**Directions for this task**: Search the data for the string "amount" and extract every line where it appears.

____

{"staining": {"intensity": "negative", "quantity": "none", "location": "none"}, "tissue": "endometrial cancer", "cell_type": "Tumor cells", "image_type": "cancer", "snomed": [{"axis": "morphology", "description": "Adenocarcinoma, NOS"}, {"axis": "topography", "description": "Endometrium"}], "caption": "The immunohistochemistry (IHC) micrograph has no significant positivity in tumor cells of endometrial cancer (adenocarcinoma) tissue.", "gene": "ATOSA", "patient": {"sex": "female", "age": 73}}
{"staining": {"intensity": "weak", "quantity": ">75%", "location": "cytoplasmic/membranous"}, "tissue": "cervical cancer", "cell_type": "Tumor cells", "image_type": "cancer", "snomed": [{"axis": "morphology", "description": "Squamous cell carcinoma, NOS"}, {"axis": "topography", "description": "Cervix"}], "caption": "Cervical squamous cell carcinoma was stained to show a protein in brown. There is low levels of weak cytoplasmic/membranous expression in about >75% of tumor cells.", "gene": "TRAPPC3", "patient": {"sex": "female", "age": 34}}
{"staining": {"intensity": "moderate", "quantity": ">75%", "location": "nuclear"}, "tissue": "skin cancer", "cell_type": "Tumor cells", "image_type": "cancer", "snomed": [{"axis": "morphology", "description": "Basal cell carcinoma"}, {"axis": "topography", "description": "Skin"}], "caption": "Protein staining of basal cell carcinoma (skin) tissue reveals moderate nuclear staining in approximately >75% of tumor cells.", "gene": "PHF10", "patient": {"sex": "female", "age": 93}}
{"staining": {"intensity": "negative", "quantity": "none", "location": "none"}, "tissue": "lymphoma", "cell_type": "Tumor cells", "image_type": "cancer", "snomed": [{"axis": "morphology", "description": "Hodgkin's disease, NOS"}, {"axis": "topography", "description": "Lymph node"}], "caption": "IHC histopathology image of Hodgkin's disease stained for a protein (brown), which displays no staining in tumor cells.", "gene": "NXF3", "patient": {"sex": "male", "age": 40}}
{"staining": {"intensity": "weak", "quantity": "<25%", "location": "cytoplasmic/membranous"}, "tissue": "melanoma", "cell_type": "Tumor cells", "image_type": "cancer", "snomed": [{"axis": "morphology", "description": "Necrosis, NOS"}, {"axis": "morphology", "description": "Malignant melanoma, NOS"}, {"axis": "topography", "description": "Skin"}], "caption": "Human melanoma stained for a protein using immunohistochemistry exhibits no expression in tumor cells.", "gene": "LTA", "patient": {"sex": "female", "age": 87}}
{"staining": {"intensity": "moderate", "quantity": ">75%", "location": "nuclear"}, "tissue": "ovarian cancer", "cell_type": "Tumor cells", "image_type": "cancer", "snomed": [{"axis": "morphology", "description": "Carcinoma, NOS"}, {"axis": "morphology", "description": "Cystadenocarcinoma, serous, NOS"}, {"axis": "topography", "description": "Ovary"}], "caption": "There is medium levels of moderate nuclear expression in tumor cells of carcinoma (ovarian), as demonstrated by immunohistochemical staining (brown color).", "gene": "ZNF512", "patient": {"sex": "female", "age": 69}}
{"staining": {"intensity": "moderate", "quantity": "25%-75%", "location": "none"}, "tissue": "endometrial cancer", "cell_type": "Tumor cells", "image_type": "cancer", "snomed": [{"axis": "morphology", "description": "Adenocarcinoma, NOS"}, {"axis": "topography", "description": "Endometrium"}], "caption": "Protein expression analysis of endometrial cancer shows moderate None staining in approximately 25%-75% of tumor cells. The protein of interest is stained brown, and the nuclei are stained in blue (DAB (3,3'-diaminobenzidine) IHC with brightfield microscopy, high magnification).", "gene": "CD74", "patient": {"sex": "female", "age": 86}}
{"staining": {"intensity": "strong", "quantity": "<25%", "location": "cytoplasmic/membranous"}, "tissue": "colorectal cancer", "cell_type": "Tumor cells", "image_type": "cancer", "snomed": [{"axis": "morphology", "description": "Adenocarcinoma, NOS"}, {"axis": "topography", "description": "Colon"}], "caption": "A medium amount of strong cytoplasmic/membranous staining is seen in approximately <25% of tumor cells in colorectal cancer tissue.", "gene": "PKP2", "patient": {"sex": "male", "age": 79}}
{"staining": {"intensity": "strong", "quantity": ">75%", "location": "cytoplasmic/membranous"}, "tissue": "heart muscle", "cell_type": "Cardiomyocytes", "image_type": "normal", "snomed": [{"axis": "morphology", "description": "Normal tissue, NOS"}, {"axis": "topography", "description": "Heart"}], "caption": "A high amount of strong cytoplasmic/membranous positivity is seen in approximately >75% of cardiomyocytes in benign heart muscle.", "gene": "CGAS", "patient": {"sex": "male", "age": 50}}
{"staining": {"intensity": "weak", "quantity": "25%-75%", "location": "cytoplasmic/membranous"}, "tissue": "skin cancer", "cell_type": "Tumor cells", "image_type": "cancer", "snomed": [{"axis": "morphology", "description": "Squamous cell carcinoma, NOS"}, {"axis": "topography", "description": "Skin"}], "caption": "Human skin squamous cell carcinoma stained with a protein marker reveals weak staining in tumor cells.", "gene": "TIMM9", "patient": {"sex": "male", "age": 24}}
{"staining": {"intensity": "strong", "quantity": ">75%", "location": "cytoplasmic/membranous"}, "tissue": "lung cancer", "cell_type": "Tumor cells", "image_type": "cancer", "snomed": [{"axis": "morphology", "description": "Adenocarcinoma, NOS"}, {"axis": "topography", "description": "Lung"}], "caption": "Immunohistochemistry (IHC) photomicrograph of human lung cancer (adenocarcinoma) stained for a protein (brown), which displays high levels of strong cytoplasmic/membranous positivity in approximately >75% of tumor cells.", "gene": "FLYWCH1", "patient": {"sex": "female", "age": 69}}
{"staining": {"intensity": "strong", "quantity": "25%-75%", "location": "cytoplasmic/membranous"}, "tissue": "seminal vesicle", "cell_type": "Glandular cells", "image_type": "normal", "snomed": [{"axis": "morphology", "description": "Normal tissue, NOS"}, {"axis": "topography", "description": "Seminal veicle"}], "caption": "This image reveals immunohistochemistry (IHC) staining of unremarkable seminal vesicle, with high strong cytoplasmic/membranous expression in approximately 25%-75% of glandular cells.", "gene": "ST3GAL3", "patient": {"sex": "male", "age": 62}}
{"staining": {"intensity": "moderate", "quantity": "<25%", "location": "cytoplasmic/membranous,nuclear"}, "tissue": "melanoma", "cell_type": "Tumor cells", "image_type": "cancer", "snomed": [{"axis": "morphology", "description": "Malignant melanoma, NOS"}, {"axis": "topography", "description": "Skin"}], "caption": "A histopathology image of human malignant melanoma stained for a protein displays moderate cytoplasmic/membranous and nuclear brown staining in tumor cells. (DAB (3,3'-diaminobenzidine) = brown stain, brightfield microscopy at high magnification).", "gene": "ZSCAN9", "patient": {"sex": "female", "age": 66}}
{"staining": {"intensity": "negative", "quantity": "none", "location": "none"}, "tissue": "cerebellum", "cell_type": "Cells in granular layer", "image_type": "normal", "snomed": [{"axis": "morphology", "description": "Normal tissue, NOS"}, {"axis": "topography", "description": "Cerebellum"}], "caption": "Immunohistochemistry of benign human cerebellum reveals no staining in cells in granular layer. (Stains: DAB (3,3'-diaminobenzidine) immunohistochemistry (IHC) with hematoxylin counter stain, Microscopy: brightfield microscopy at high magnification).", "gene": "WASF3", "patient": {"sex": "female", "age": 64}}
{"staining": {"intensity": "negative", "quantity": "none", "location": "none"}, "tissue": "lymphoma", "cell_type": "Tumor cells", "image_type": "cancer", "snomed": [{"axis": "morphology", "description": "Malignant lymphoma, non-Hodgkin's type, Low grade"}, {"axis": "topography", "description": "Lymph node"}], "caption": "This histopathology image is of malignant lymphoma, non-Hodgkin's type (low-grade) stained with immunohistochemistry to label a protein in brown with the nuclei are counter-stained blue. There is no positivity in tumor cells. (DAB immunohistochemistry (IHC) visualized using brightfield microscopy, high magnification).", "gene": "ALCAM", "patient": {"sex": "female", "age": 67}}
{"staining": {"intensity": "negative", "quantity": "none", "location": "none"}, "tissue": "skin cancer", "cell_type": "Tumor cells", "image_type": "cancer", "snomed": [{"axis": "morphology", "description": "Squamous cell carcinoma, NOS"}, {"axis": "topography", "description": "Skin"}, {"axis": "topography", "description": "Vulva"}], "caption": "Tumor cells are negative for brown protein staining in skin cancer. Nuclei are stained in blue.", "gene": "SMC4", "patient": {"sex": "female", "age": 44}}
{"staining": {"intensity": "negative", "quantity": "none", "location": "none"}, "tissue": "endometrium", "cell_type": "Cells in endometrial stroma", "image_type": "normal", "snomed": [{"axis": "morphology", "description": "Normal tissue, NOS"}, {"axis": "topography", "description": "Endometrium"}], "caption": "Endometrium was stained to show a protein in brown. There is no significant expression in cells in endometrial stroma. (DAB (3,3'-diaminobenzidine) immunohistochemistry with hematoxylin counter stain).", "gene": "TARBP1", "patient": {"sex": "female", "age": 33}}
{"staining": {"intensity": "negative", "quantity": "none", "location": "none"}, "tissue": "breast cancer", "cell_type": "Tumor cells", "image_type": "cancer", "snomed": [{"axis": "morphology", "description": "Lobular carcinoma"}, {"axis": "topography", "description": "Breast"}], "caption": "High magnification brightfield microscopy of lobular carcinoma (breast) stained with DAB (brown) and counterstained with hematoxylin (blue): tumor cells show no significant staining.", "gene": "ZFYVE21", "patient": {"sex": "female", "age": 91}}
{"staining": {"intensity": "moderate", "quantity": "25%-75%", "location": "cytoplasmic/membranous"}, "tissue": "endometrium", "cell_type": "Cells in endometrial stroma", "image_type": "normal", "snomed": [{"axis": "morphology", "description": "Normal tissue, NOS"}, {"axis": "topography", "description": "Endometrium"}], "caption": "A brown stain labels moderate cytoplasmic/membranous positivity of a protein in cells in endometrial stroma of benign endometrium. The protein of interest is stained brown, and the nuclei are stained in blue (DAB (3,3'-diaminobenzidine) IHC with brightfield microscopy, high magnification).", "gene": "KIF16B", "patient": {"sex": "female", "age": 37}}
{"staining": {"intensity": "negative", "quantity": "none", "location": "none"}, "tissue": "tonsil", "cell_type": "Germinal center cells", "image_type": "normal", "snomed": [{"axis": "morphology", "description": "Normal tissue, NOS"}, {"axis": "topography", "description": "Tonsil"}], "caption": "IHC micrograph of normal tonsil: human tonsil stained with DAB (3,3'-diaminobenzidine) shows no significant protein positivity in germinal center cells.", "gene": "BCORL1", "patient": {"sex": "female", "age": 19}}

____

**Finished exercise**:
{"staining": {"intensity": "strong", "quantity": "<25%", "location": "cytoplasmic/membranous"}, "tissue": "colorectal cancer", "cell_type": "Tumor cells", "image_type": "cancer", "snomed": [{"axis": "morphology", "description": "Adenocarcinoma, NOS"}, {"axis": "topography", "description": "Colon"}], "caption": "A medium amount of strong cytoplasmic/membranous staining is seen in approximately <25% of tumor cells in colorectal cancer tissue.", "gene": "PKP2", "patient": {"sex": "male", "age": 79}}
{"staining": {"intensity": "strong", "quantity": ">75%", "location": "cytoplasmic/membranous"}, "tissue": "heart muscle", "cell_type": "Cardiomyocytes", "image_type": "normal", "snomed": [{"axis": "morphology", "description": "Normal tissue, NOS"}, {"axis": "topography", "description": "Heart"}], "caption": "A high amount of strong cytoplasmic/membranous positivity is seen in approximately >75% of cardiomyocytes in benign heart muscle.", "gene": "CGAS", "patient": {"sex": "male", "age": 50}}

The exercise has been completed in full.